Earlier this year as infections began increasing and healthcare systems came under stress, most elective procedures were postponed which led to fewer claims at that time. However, in recent months, these delayed procedures have resulted in claims. In some of these cases, the delays have led to health complications leading to longer hospitalisation and higher claims cost. 

There has therefore been a general increase in claims severity from INR 160,000 to INR 200,000 under health policies for both Covid-19 and other claims.

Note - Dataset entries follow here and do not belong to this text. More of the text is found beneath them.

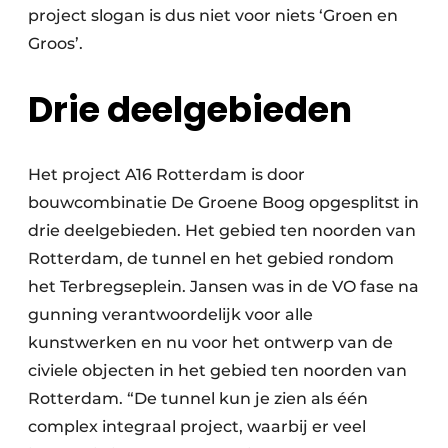
project slogan is dus niet voor niets ‘Groen en
Groos’.
Drie deelgebieden
Het project A16 Rotterdam is door
bouwcombinatie De Groene Boog opgesplitst in
drie deelgebieden. Het gebied ten noorden van
Rotterdam, de tunnel en het gebied rondom
het Terbregseplein. Jansen was in de VO fase na
gunning verantwoordelijk voor alle
kunstwerken en nu voor het ontwerp van de
civiele objecten in het gebied ten noorden van
Rotterdam. “De tunnel kun je zien als één
complex integraal project, waarbij er veel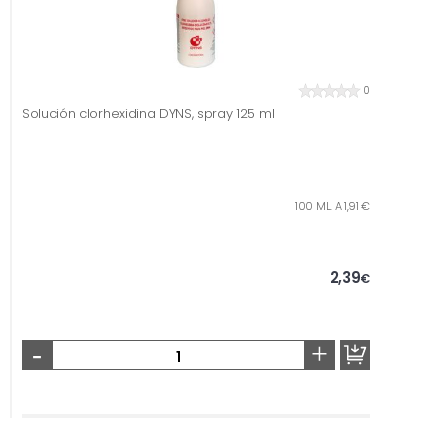
0
Solución clorhexidina DYNS, spray 125 ml
100 ML. A 1,91 €
2,39
€
-
+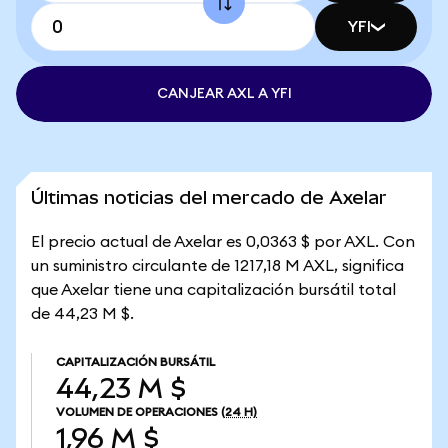
YFI
CANJEAR AXL A YFI
Últimas noticias del mercado de Axelar
El precio actual de Axelar es 0,0363 $ por AXL. Con
un suministro circulante de 1217,18 M AXL, significa
que Axelar tiene una capitalización bursátil total
de 44,23 M $.
CAPITALIZACIÓN BURSÁTIL
44,23 M $
VOLUMEN DE OPERACIONES
(24 H)
1,96 M $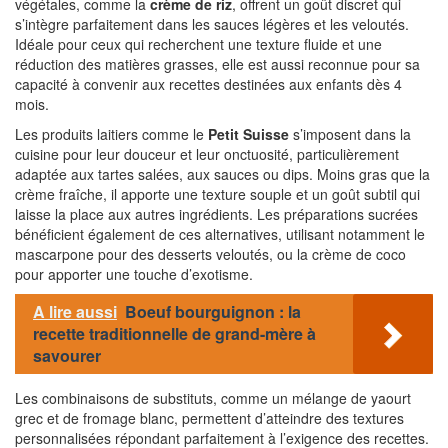
végétales, comme la
crème de riz
, offrent un goût discret qui
s’intègre parfaitement dans les sauces légères et les veloutés.
Idéale pour ceux qui recherchent une texture fluide et une
réduction des matières grasses, elle est aussi reconnue pour sa
capacité à convenir aux recettes destinées aux enfants dès 4
mois.
Les produits laitiers comme le
Petit Suisse
s’imposent dans la
cuisine pour leur douceur et leur onctuosité, particulièrement
adaptée aux tartes salées, aux sauces ou dips. Moins gras que la
crème fraîche, il apporte une texture souple et un goût subtil qui
laisse la place aux autres ingrédients. Les préparations sucrées
bénéficient également de ces alternatives, utilisant notamment le
mascarpone pour des desserts veloutés, ou la crème de coco
pour apporter une touche d’exotisme.
A lire aussi
Boeuf bourguignon : la
recette traditionnelle de grand-mère à
savourer
Les combinaisons de substituts, comme un mélange de yaourt
grec et de fromage blanc, permettent d’atteindre des textures
personnalisées répondant parfaitement à l’exigence des recettes.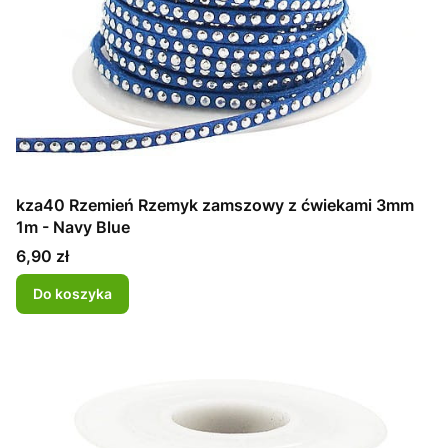
kza40 Rzemień Rzemyk zamszowy z ćwiekami 3mm
1m - Navy Blue
Cena
6,90 zł
Do koszyka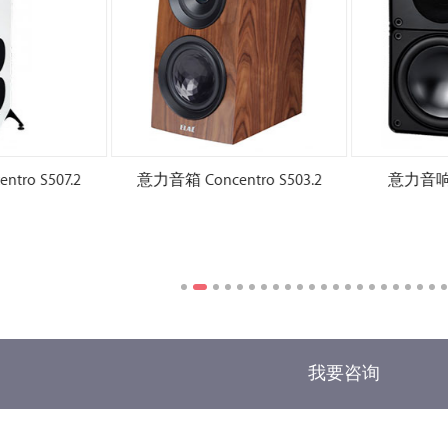
ro S507.2
意力音箱 Concentro S503.2
意力音响 El
我要咨询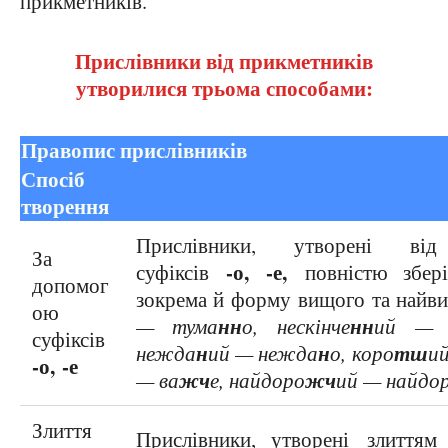
прикметників.
Прислівники від прикметників
утворилися трьома способами:
Правопис прислівників
Спосіб
Прав
творення
Прислівники, утворені ві
За
-о,
-е,
суфіксів
повністю збер
допомог
зокрема й форму вищого та найв
ою
нн
нн
— тума
о, нескінче
ий — н
суфіксів
н
н
тш
нежда
ий — нежда
о, коро
и
-о,
-е
жч
жч
— ва
е, найдоро
ий — найдо
Злиття
Прислівники, утворені
злиттям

Medical inflation and rate increases

Medical inflation in India in 2018-19, according to various estimates published in reports by government and private sector companies was between 7.14% to 10% and insurers have been known to increase rates by 15% - 35% every 2-4 years to adjust for medical inflation. This is one area that the pandemic has significantly impacted and post Covid-19 renewals are costing anywhere from 5-200% more. The wide range for price increases reflects the practice of pricing by age-bands rather than by exact age. The increase is sharp when an individual moves to the next higher age band. The increase is also steeper for those above 50 and people with comorbidities. 

The rate increase is partly because of increased healthcare costs that have resulted from the shortage of beds, equipment and staff and additional costs of sanitisation due to rising number of Covid-19 infections. Another factor is the widening of cover to include mental health, some genetic disorders, congenital diseases, artificial life maintenance and standardisation of exclusions which are new regulatory requirements. 

In summary

The pandemic has created a number of challenges for actuaries working in non-life insurance in terms of changing exposures, spikes in frequency and severity in some classes, reporting and settlement delays and the possibility of court awards. Specifically, for the health insurance sector in India, there has been a sudden increased demand in health insurance policies causing a sudden increase in exposure that may or may not last beyond the pandemic phase. 

Claims frequency and severity have both shot up in this year for both Covid-19 and non-Covid-19 claims. Medical inflation which has always been significantly higher than retail inflation has increased further and consequently premiums have risen too. There are now a number of tests and treatments being offered at patients’ homes and tele-consultation is becoming more commonplace in Covid-times. If these trends continue in the future, they may push down costs as well as increase access for patients. 

A positive development has been the increased awareness among individuals of the need and benefit of having the right kind of health insurance. Insurers have also adapted to changing times and needs with disease-specific policies, customisable covers, focus on wellness and an increased digital presence. Only time will tell if these will result in higher and sustained health insurance penetration.